Hacker News new | ask | show | jobs
by pyt 2270 days ago
I contacted LG last month regarding their use of the Facebook SDK's automatic event collection in their ThinQ Android app. They responded and told me that they're disabling it in an upcoming release (incidentally, today's). If a single email is all it took to get a company with over $50 billion in revenue to disable Facebook's tracking in one of their apps, I really don't think that these companies are sharing data intentionally.

What justification does Facebook have for keeping automatic event collection turned on by default in their SDKs? Why can't they enable it only when the the user has explicitly opted in (https://developers.facebook.com/docs/app-events/gdpr-complia...)? They even say, "you need to ensure that your SDK implementation meets these [GDPR] consent requirements."

2 comments

news for you: it wasn’t your email that caused it. the change was already underway
> I don't think these companies are sharing data with Facebook intentionally.

That would imply they are incompetent and negligent.

Would one not expect large companies like LG to have internal security and privacy reviews of the software they publish, and know very well what they are doing?

> What justification

Their core business.

> That would imply they are incompetent and negligent.

Not really.

Product Manager: I want to be able to support Facebook login for our app.

Developer: OK... [googles for how to do that] ... We can use the FB SDK for that.

PM: Cool, let's do that.

Dev: [implements it]

Nobody really does much more due diligence than that most of the time. I suppose you could argue that's negligent, but if that's the case, then pretty much every company that has an app with login functionality is probably in that boat.

> I suppose you could argue that's negligent, but if that's the case, then pretty much every company that has an app with login functionality is probably in that boat.
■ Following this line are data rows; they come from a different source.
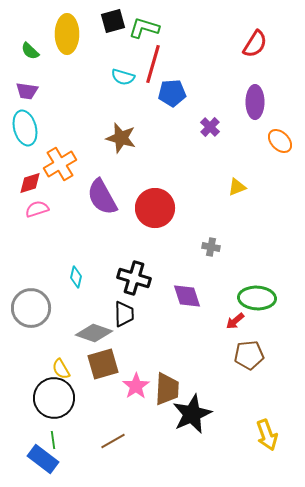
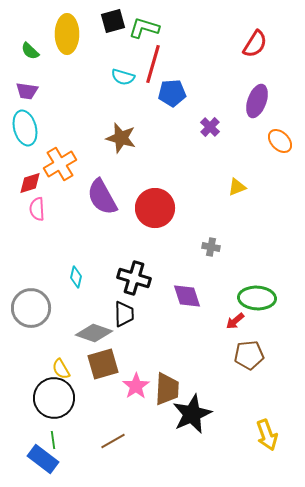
purple ellipse: moved 2 px right, 1 px up; rotated 20 degrees clockwise
pink semicircle: rotated 75 degrees counterclockwise
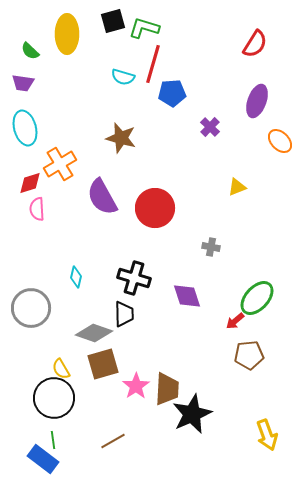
purple trapezoid: moved 4 px left, 8 px up
green ellipse: rotated 51 degrees counterclockwise
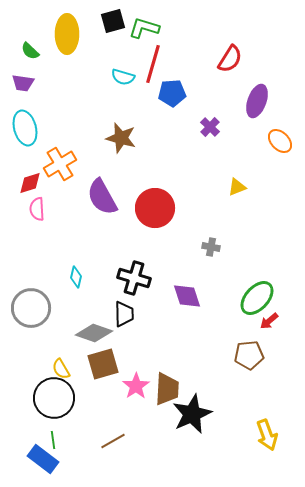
red semicircle: moved 25 px left, 15 px down
red arrow: moved 34 px right
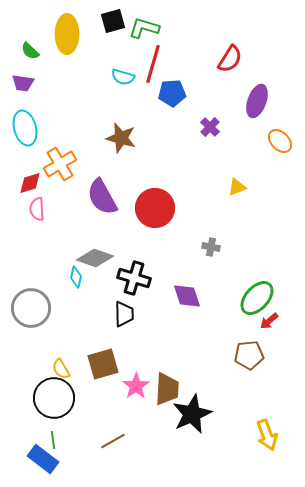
gray diamond: moved 1 px right, 75 px up
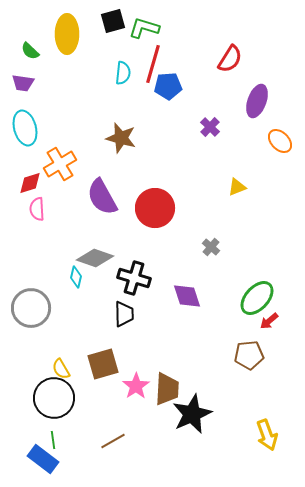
cyan semicircle: moved 4 px up; rotated 100 degrees counterclockwise
blue pentagon: moved 4 px left, 7 px up
gray cross: rotated 30 degrees clockwise
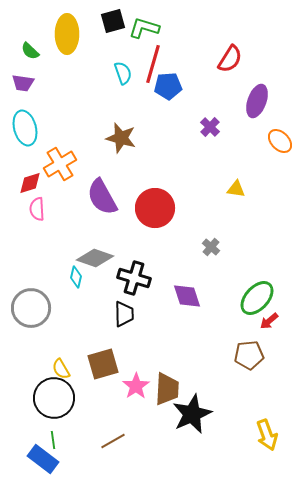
cyan semicircle: rotated 25 degrees counterclockwise
yellow triangle: moved 1 px left, 2 px down; rotated 30 degrees clockwise
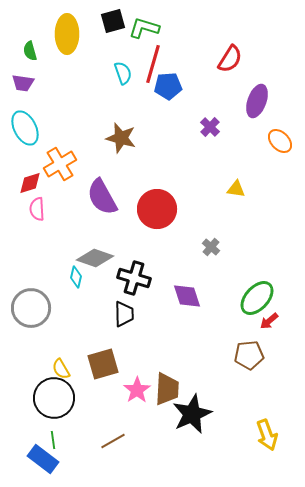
green semicircle: rotated 30 degrees clockwise
cyan ellipse: rotated 12 degrees counterclockwise
red circle: moved 2 px right, 1 px down
pink star: moved 1 px right, 4 px down
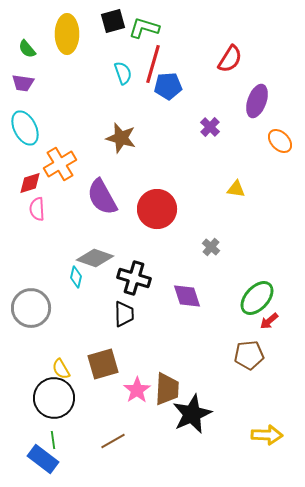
green semicircle: moved 3 px left, 2 px up; rotated 24 degrees counterclockwise
yellow arrow: rotated 68 degrees counterclockwise
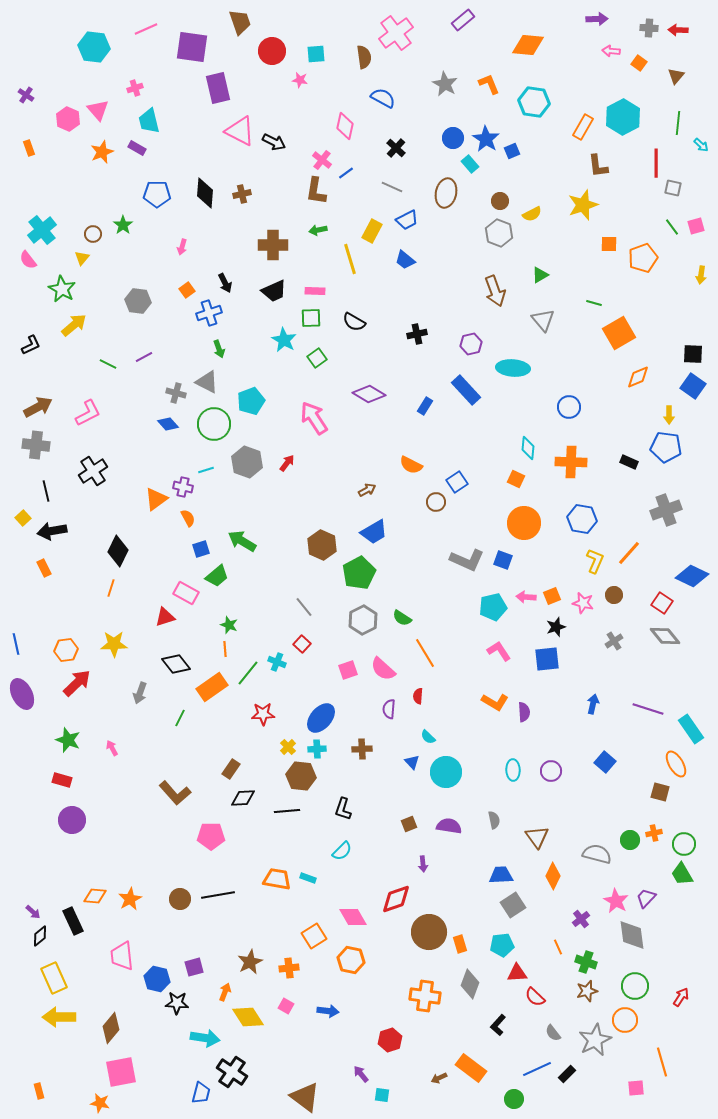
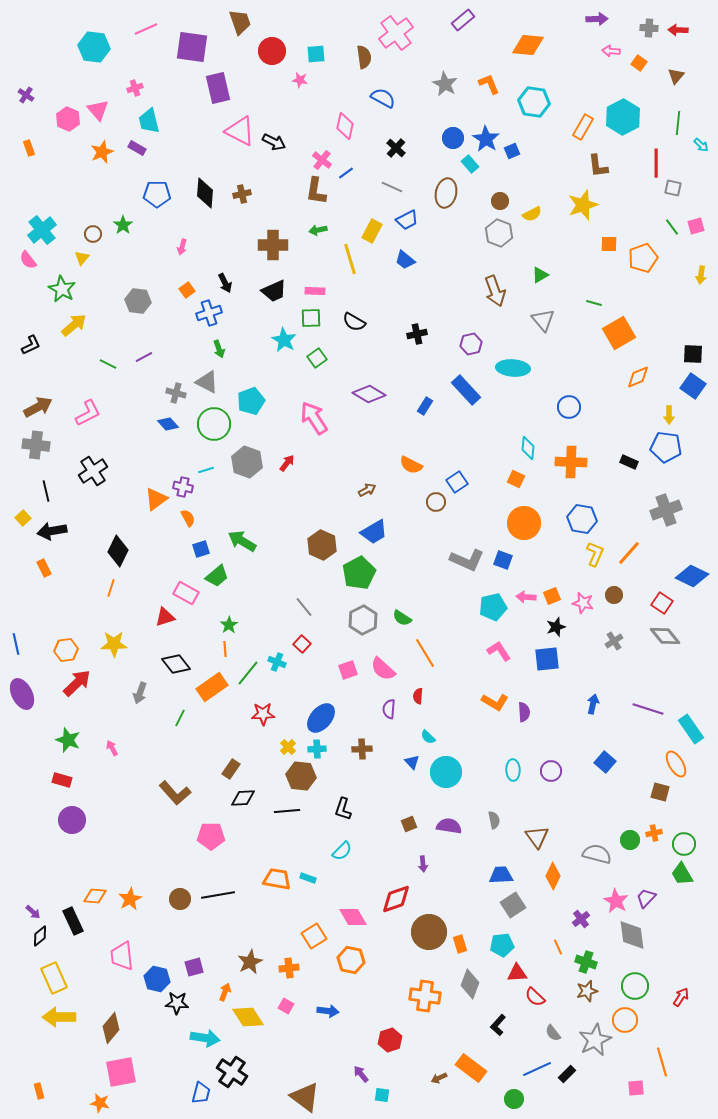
yellow L-shape at (595, 561): moved 7 px up
green star at (229, 625): rotated 18 degrees clockwise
I think every company that does this is negligent. Audit your dependencies, people!

As nice as it would be, auditing everything you use is almost impossible, especially for smaller teams.
See, one way I often solve this is by reducing my reliance on third-party dependencies.
Which is also a hard thing to do on small teams.

I think for small teams this is a near impossible task. For big corporations it should be doable and expected. They actually have some leverage to push the other big companies to track less. Something a small company simply can't do.

Is this really a compelling argument for the given case? A detailed audit does not seem necessary here:

This is not some surprising behaviour hidden in some random dependency.

This is the Facebook SDK, from Facebook, and everybody knows what their business is.

> This is the Facebook SDK, from Facebook, and everybody knows what their business is.

Ignorance is a bliss. Talk to some people that still use fb after their scandal and you'll get "who cares, everyone is tracking users and selling data anyway" as an answer.

Exactly. A simple online search for the phrase "Facebook SDK" will reveal plenty. It's not like you need forensic accounting level research to see that the SDK does much more than provide a simple login mechanism.
It really isn't. Full stop.
> That would imply they are incompetent and negligent.

I'm surprised that you consider that unlikely/surprising. Lots of companies act in technically incompetent ways all the time

> That would imply they are incompetent and negligent.

> Would one not expect large companies like LG to have internal security and privacy

can't tell if this is sarcasm because this is exactly what they are. an OEM is just packaging stuff and always bigger than it's parts (in this case meaning the knowhow of their otherwise bright and knowledgeable engineers is lost in the organization as a whole). the biggest companies are always the dumbest places where no matter how bright you may be the management layers above make sure that this gets cancelled out (I've worked at Samsung, Nokia and Ericsson and it was the case in all these places). Doubt LG would be any different.

Given Google's hostility towards the glacier-slow release schedules of Android updates and the continued embedding of vendor apps that screw up Android by phone vendors such as LG, I'm already quite biased in favor of "companies like LG are incompetent and negligent", based on the evidence available over the past several years.